All code—including CoMCTS data generation, supervised fine-tuning via LLaMA-Factory, and benchmark evaluation through VLMEvalKit—is open-sourced and well-documented.

Ideal Use Cases: Where Mulberry Delivers Real Value

Mulberry shines wherever how you got the answer is as critical as the answer itself:

  • Education: AI tutors that show step-by-step solutions to visual math or science problems, enabling students to learn from the reasoning process.
  • Technical Diagnostics: Analyzing schematics, medical scans, or engineering drawings with auditable logic trails.
  • Robotics & Autonomous Systems: Making perception decisions that can be inspected and validated by safety engineers.
  • Research & Development: Reproducible multimodal reasoning for scientific discovery or data analysis workflows.

In short, if your application demands explainability, verifiability, or error analysis, Mulberry is purpose-built for you.

Getting Started: A Practical Workflow for Engineers

Adopting Mulberry requires no deep expertise in tree search algorithms—just standard MLLM integration skills:

  1. Run inference with one command:

    python infer.py --model 'Mulberry_llava_8b' --model_path 'HuanjinYao/Mulberry_llava_8b' --question 'Question: <Your_Question>' --img_path '<Your_Img_Path>'
    

    Add --only_output_final_answer to skip reasoning traces.

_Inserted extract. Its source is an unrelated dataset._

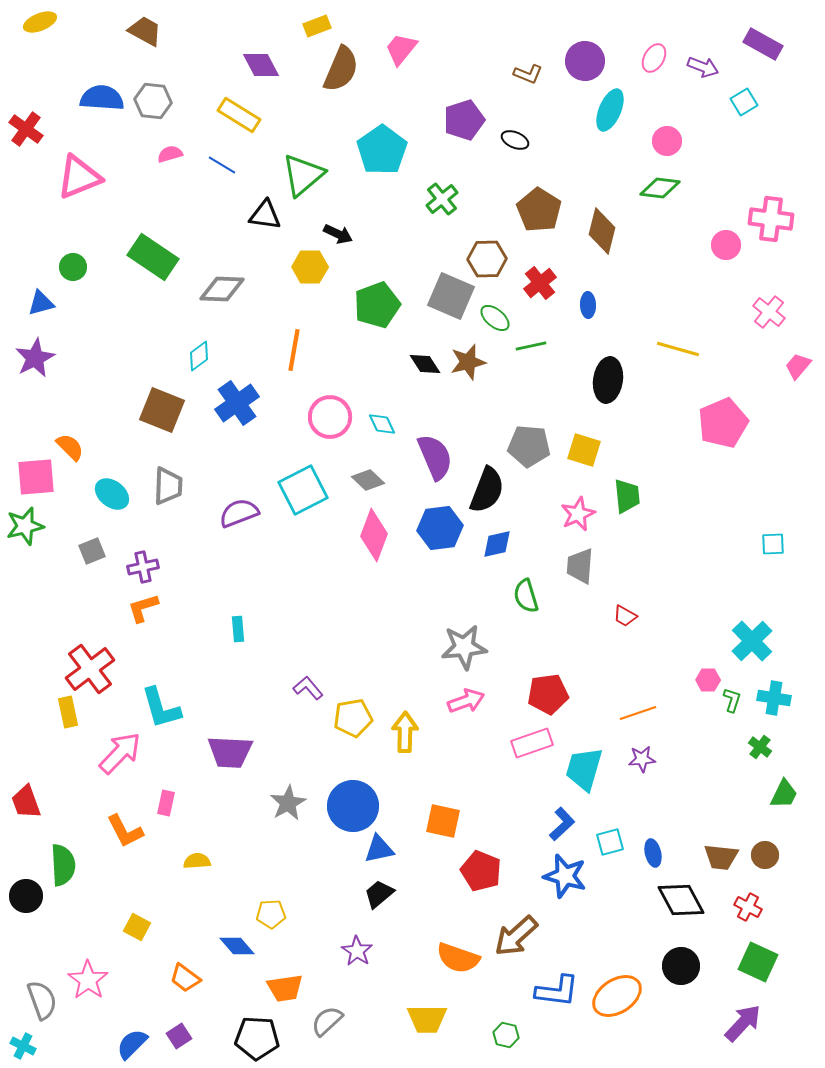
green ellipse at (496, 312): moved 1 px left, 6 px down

  2. Fine-tune using the Mulberry-260K dataset and LLaMA-Factory—just register the dataset in dataset_info.json and launch training with a YAML config.

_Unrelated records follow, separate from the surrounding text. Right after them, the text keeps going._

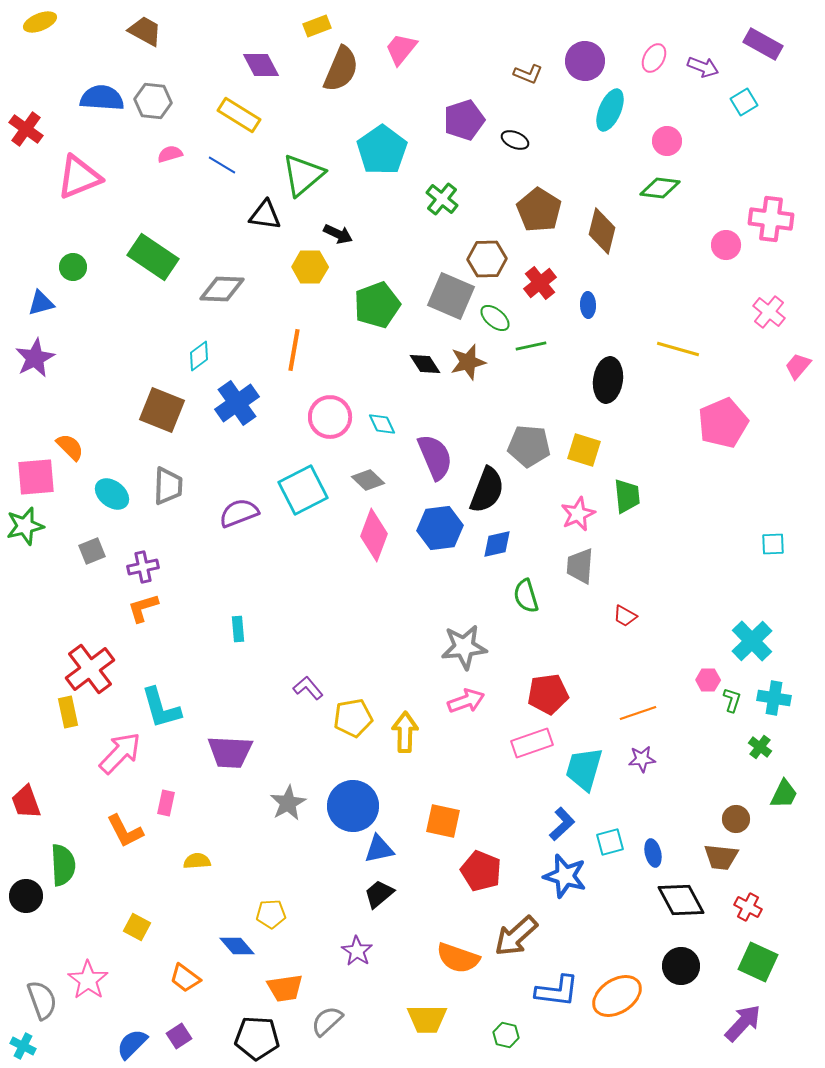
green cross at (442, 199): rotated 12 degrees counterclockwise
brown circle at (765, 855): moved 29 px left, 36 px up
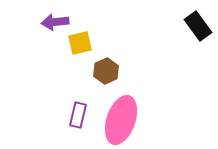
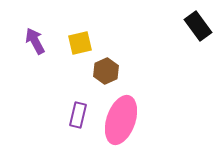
purple arrow: moved 20 px left, 19 px down; rotated 68 degrees clockwise
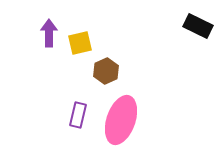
black rectangle: rotated 28 degrees counterclockwise
purple arrow: moved 14 px right, 8 px up; rotated 28 degrees clockwise
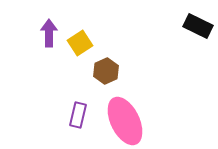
yellow square: rotated 20 degrees counterclockwise
pink ellipse: moved 4 px right, 1 px down; rotated 45 degrees counterclockwise
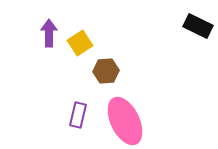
brown hexagon: rotated 20 degrees clockwise
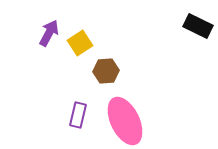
purple arrow: rotated 28 degrees clockwise
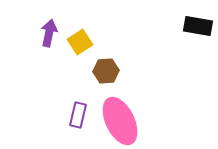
black rectangle: rotated 16 degrees counterclockwise
purple arrow: rotated 16 degrees counterclockwise
yellow square: moved 1 px up
pink ellipse: moved 5 px left
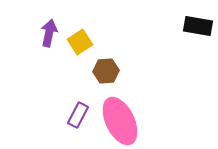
purple rectangle: rotated 15 degrees clockwise
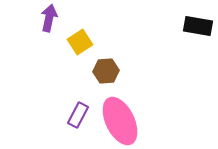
purple arrow: moved 15 px up
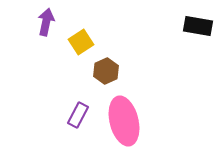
purple arrow: moved 3 px left, 4 px down
yellow square: moved 1 px right
brown hexagon: rotated 20 degrees counterclockwise
pink ellipse: moved 4 px right; rotated 12 degrees clockwise
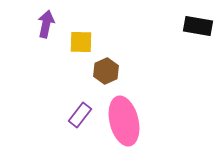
purple arrow: moved 2 px down
yellow square: rotated 35 degrees clockwise
purple rectangle: moved 2 px right; rotated 10 degrees clockwise
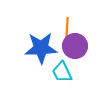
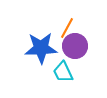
orange line: rotated 25 degrees clockwise
cyan trapezoid: moved 1 px right
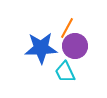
cyan trapezoid: moved 2 px right
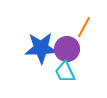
orange line: moved 17 px right, 1 px up
purple circle: moved 8 px left, 3 px down
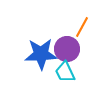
orange line: moved 2 px left
blue star: moved 6 px down
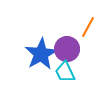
orange line: moved 6 px right
blue star: rotated 28 degrees counterclockwise
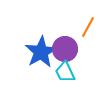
purple circle: moved 2 px left
blue star: moved 2 px up
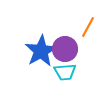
blue star: moved 1 px up
cyan trapezoid: rotated 70 degrees counterclockwise
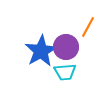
purple circle: moved 1 px right, 2 px up
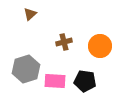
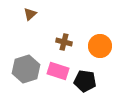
brown cross: rotated 28 degrees clockwise
pink rectangle: moved 3 px right, 10 px up; rotated 15 degrees clockwise
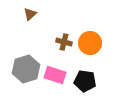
orange circle: moved 10 px left, 3 px up
pink rectangle: moved 3 px left, 4 px down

  3. Evaluate on standard benchmarks (e.g., MathVista, MMMU) using the patched VLMEvalKit, ensuring apples-to-apples comparisons with other MLLMs.

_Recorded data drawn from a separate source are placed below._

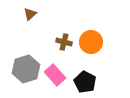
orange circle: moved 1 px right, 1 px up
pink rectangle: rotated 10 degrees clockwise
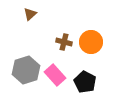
gray hexagon: moved 1 px down
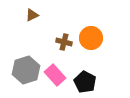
brown triangle: moved 2 px right, 1 px down; rotated 16 degrees clockwise
orange circle: moved 4 px up
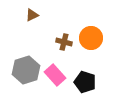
black pentagon: rotated 10 degrees counterclockwise
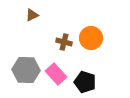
gray hexagon: rotated 20 degrees clockwise
pink rectangle: moved 1 px right, 1 px up
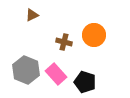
orange circle: moved 3 px right, 3 px up
gray hexagon: rotated 20 degrees clockwise
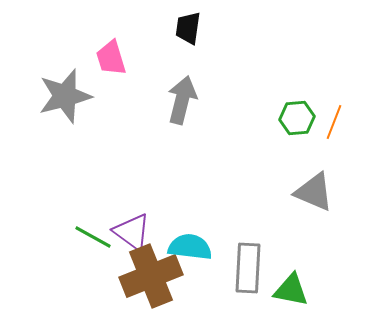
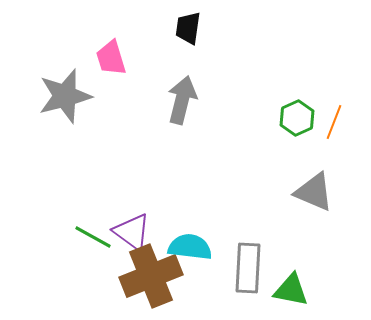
green hexagon: rotated 20 degrees counterclockwise
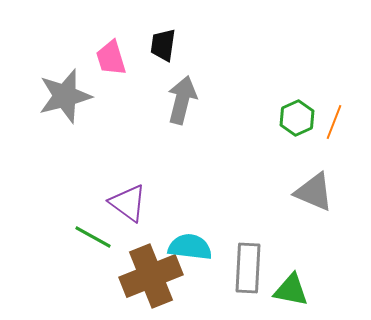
black trapezoid: moved 25 px left, 17 px down
purple triangle: moved 4 px left, 29 px up
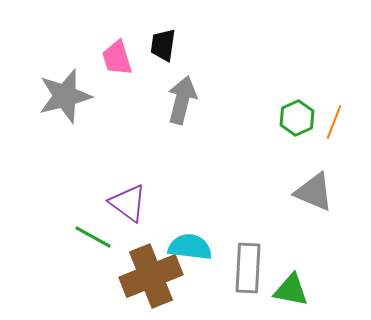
pink trapezoid: moved 6 px right
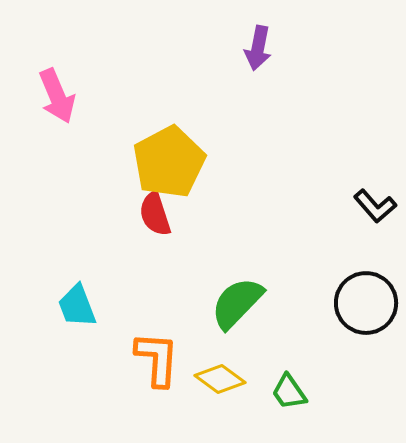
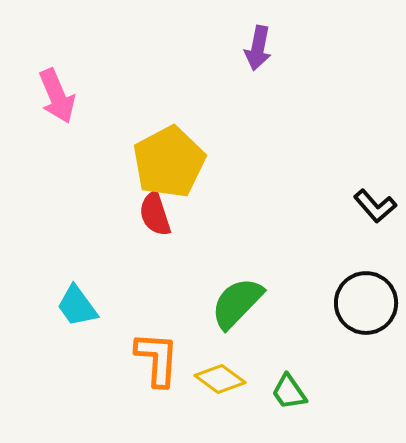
cyan trapezoid: rotated 15 degrees counterclockwise
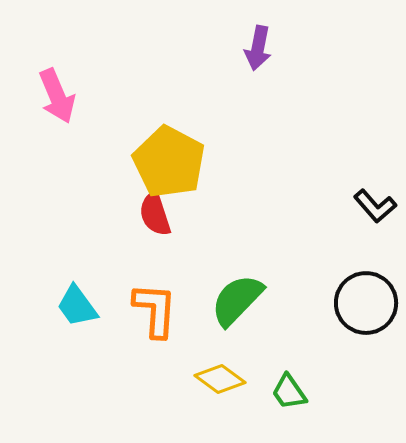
yellow pentagon: rotated 16 degrees counterclockwise
green semicircle: moved 3 px up
orange L-shape: moved 2 px left, 49 px up
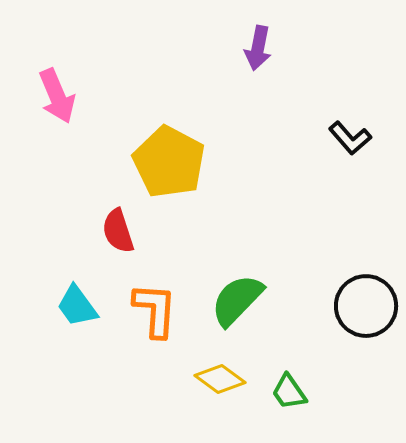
black L-shape: moved 25 px left, 68 px up
red semicircle: moved 37 px left, 17 px down
black circle: moved 3 px down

Everything is modular, container-friendly, and designed for technical teams to plug into existing pipelines.

Known Limitations: What to Watch For

The Mulberry team is transparent about current constraints:

  • Hallucinations in intermediate steps: Even when the final answer is correct, some reasoning nodes may contain factual errors. This is a known challenge in MLLMs generally, and while CoMCTS mitigates it via multi-model verification, it doesn’t eliminate it entirely.
  • Error localization sensitivity: Smaller models used in CoMCTS may struggle to pinpoint where a reasoning path went wrong. The authors recommend using larger models (e.g., GPT-4o, Qwen2-VL-72B) for error checking or refining prompts to boost smaller models’ diagnostic ability.

These aren’t blockers—but considerations for high-stakes deployments. For most technical applications, however, Mulberry’s reasoning transparency already represents a major leap forward.

Summary

Mulberry redefines what’s possible in multimodal reasoning by combining o1-style step-by-step reflection with a scalable, open-source framework. It solves a critical pain point: the opacity of traditional MLLMs. With its CoMCTS-powered data generation, ready-to-deploy models, and full development toolchain, it empowers technical teams to build AI systems that are not only accurate—but also trustworthy, debuggable, and auditable.

If your project demands more than just answers—if it needs reasons—Mulberry is a compelling choice worth evaluating today.